Photo: Deposit Photos

By KELIN DILLON 

Following an investigation by Mexico’s Financial Intelligence Unit (FIU) of the Secretariat of Finance and Public Credit (SHCP), financial records tracking the spending of controversial Attorney General (FGR) Alejandro Gertz Manero and recently disgraced former FIU head Santiago Nieto showed the two officials’ extravagant spending habits, doling out millions and millions of pesos for exotic cars, luxury properties and international bank transfers.

In the case of Gertz, the Mexican attorney general purportedly spent 109 million pesos (about $5 million) on cars, transfers, and cash and checks in just one year alone.

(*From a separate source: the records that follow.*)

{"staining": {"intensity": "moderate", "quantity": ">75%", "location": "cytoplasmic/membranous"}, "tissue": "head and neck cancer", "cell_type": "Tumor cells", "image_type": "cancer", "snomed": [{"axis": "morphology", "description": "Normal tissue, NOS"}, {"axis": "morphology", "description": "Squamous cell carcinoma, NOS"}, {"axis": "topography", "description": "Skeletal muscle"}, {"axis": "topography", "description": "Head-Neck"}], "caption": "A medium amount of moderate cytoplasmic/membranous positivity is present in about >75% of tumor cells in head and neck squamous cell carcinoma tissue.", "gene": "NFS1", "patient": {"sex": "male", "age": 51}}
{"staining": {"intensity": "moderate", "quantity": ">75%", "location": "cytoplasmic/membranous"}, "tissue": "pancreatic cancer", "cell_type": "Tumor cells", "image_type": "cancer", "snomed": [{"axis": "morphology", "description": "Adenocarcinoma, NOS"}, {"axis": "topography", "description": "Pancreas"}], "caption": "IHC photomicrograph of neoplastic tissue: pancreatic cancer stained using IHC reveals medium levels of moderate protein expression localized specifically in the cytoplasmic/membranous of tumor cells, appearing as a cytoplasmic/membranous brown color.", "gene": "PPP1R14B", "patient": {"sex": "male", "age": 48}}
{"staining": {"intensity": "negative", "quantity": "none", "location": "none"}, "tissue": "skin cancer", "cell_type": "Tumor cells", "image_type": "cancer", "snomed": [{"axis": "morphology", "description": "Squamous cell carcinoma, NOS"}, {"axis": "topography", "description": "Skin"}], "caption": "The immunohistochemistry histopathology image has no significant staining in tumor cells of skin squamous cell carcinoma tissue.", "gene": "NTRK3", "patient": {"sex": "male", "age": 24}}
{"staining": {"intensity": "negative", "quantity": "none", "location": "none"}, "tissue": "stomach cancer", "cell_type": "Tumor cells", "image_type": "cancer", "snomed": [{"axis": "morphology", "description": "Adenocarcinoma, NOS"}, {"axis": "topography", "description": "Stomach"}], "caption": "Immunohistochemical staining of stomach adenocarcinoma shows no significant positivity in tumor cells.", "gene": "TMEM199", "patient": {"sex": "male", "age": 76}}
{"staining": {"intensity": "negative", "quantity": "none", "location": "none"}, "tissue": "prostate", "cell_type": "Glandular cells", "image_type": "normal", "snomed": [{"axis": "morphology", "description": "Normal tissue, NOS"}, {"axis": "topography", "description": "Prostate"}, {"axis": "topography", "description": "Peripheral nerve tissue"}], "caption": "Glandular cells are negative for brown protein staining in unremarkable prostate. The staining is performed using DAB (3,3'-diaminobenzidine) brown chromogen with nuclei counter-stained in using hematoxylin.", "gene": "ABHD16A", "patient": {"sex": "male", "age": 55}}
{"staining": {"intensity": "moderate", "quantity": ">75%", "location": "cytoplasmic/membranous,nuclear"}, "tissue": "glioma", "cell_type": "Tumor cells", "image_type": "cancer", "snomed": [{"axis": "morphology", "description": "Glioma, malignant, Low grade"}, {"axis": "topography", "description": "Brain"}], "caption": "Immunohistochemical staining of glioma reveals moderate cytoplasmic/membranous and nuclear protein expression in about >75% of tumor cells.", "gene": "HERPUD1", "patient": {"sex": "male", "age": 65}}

According to the FIU, between 2014 and 2015, Gertz’s “purchase of 122 luxury vehicles for 109,775,399 pesos was detected, consisting mostly of Mercedes-Benz and one Rolls-Royce that stands out.” 

The car payments were reportedly made 75 percent by bank transfer, 21 percent by personal check, 3 percent in cash and 1 percent in credit cards.

Likewise, the FIU found that Gertz transferred 103 million euros to an account in Spain in 2013 and repeated shipments of more than 4 million pesos at a time to a Wells Fargo account under his daughter’s name said to be “credits for expenses”  throughout 2014. Gertz apparently received $4 million from a Bank of America account and another $37,000-plus  from the University of the Americas throughout this same time frame.

All in all, between 2013 and 2021, Gertz received nearly 40 million pesos in transfers to his personal accounts and cash withdrawals of 737,000 pesos from 2003 until now.

The FGR head reportedly declined to make a statement to the press on this issue.

On Nieto’s end, the FIU’s investigation into its former head found the official had acquired four properties and a car totaling in worth of 40 million pesos over the course of 25 months, all prompted by an anonymous tip on Thursday, Dec. 2, about Nieto’s supposed illegal enrichment.

Prior to his stint at the FIU, Nieto made little money as an attorney at the Office of the Special Prosecutor for Electoral Crimes (Fepade). Once ascending to the FIU, the official had a net annual salary of only 107,358 pesos, leaving many questioning his ability to purchase more than 40 million pesos worth of property. 

One such property – a $24 million peso house in Álvaro Obregón – Nieto claimed he bought with his wife under a mortgage to be paid off over the course of 20 years, though revealed little else about the other properties found by the FIU under his name.

This is not Nieto’s first financial controversy: The former FIU boss lost his post after reports of his extravagant wedding ceremony in Guatemala made headlines.